For most of us, prayer bounces between a plea for help, a running conversation or to-do list with God, a reassurance of God’s power and presence in our lives, a wishlist or a shouting match with God, down to wondering if God has forgotten us.
One of the most common ways we pray is a prayer for help.
Eugene Peterson said, “Trouble is what gets prayer started.”
And that’s true.
We pray out of desperation. We pray because we aren’t sure what else to do. We rend the heavens in hopes that God will hear, that God will move. We pray through tears, mumbling and bumbling from a place of helplessness.
We pray for health, for healing, for relationships to be mended, for kids and parents and spouses to be saved, to be changed. We pray for jobs, for finances. We pray for those close to us who are destroying their lives. We pray for wisdom in decisions.
And in all this, we are often very helpless to bring about an answer.
So, how do you ask God for help? How does He hear?
Psalm 121 gives us the answer:
I lift up my eyes to the hills.
From where does my help come?
My help comes from the LORD,
who made heaven and earth.
He will not let your foot be moved;
he who keeps you will not slumber.
Behold, he who keeps Israel
will neither slumber nor sleep.
The LORD is your keeper;
the LORD is your shade on your right hand.

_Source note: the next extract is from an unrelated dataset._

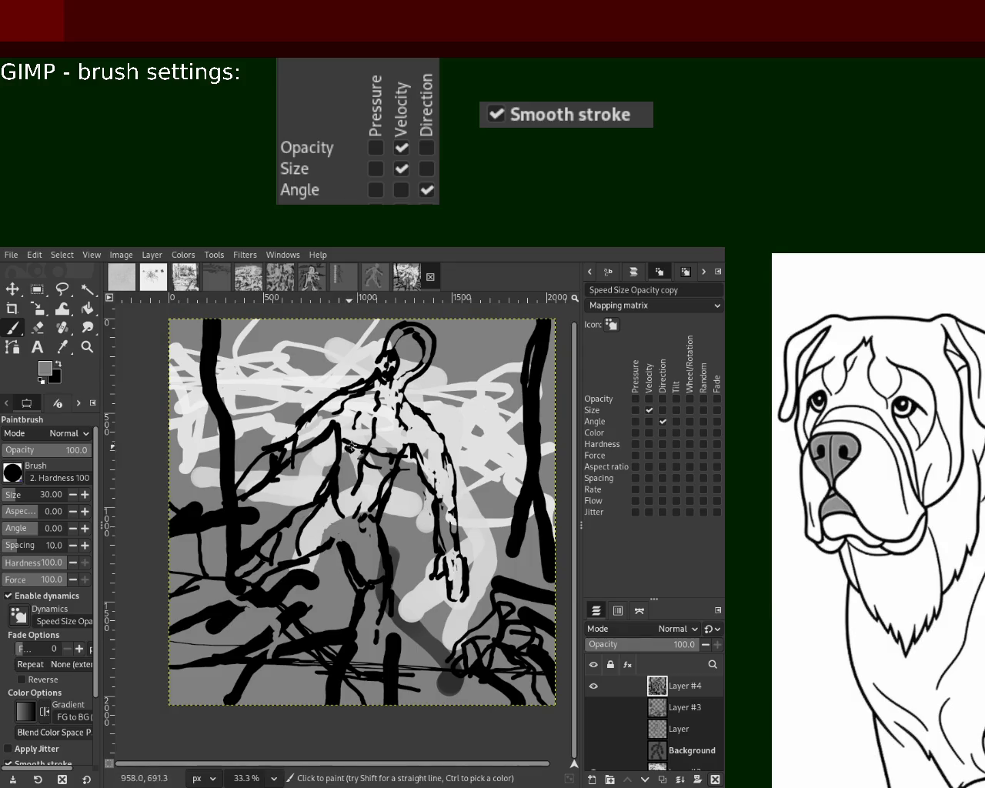
- Erase two more small spots on the figure's torso
{"action": "left_click", "coordinate": [59, 370]}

The sun shall not strike you by day,
nor the moon by night.
The LORD will keep you from all evil;
he will keep your life.
The LORD will keep
your going out and your coming in
from this time forth and forevermore.
Here are four things we learn from this Psalm about asking God for help:
1. Admit your need for help. This seems obvious, but to ask God for help means we are admitting our need for help. We don’t do this naturally. We are naturally self-sufficient, self-assured people. We are raised to handle it, to get it done, to be fine, to not depend on anyone.
The writer of this Psalm is helpless and they know it. They need help.
2. Believe God can and will help. Know where your help comes from.
For many of us, once we exhaust our ability to fix something, we still don’t go to prayer. Maybe there is a book, a sermon, a financial move, a google search I can do, a person I can get advice from. Prayer for too many of us is a last resort.
When we get there, we say, “God, I don’t know if you can help. I don’t know if you care to help. So I’ll look around.”
3. Be patient. The writer of Psalm 121 reminds us to go to sleep. This communicates that sometimes our prayers will take longer than we think but that God will fight for us and work on things, while we sleep.
Sleep is one of the greatest pictures of faith in our lives.
Why?
The time that we worry, are anxious and replay conversations over and over in our minds is at night. We lie there, staring at the clock, thinking about our bank account, our job, our marriage, our kids, our parents. The problems we experience in relationships, worrying about college, bills, health, the list goes on and on. Yet, in that moment there is almost nothing we can do.
The people we are worried about are asleep, the people we would call for help and advice are asleep. The writer of Psalm 121 says, “Go to sleep.”
4. God is over all things. Why can we be patient and go to sleep? Not only because God is our help and never sleeps, but because verses 7 and 8 tell us that God is over all things.
He watches all things. He is not surprised by anything. Nothing catches him off guard.
It ends with a crucial word, forevermore.
Forever is a long time, and yet that is the scope of our God.
Psalm 121 is a prayer to give us confidence to ask God for help and confidence as we wait for that help to come.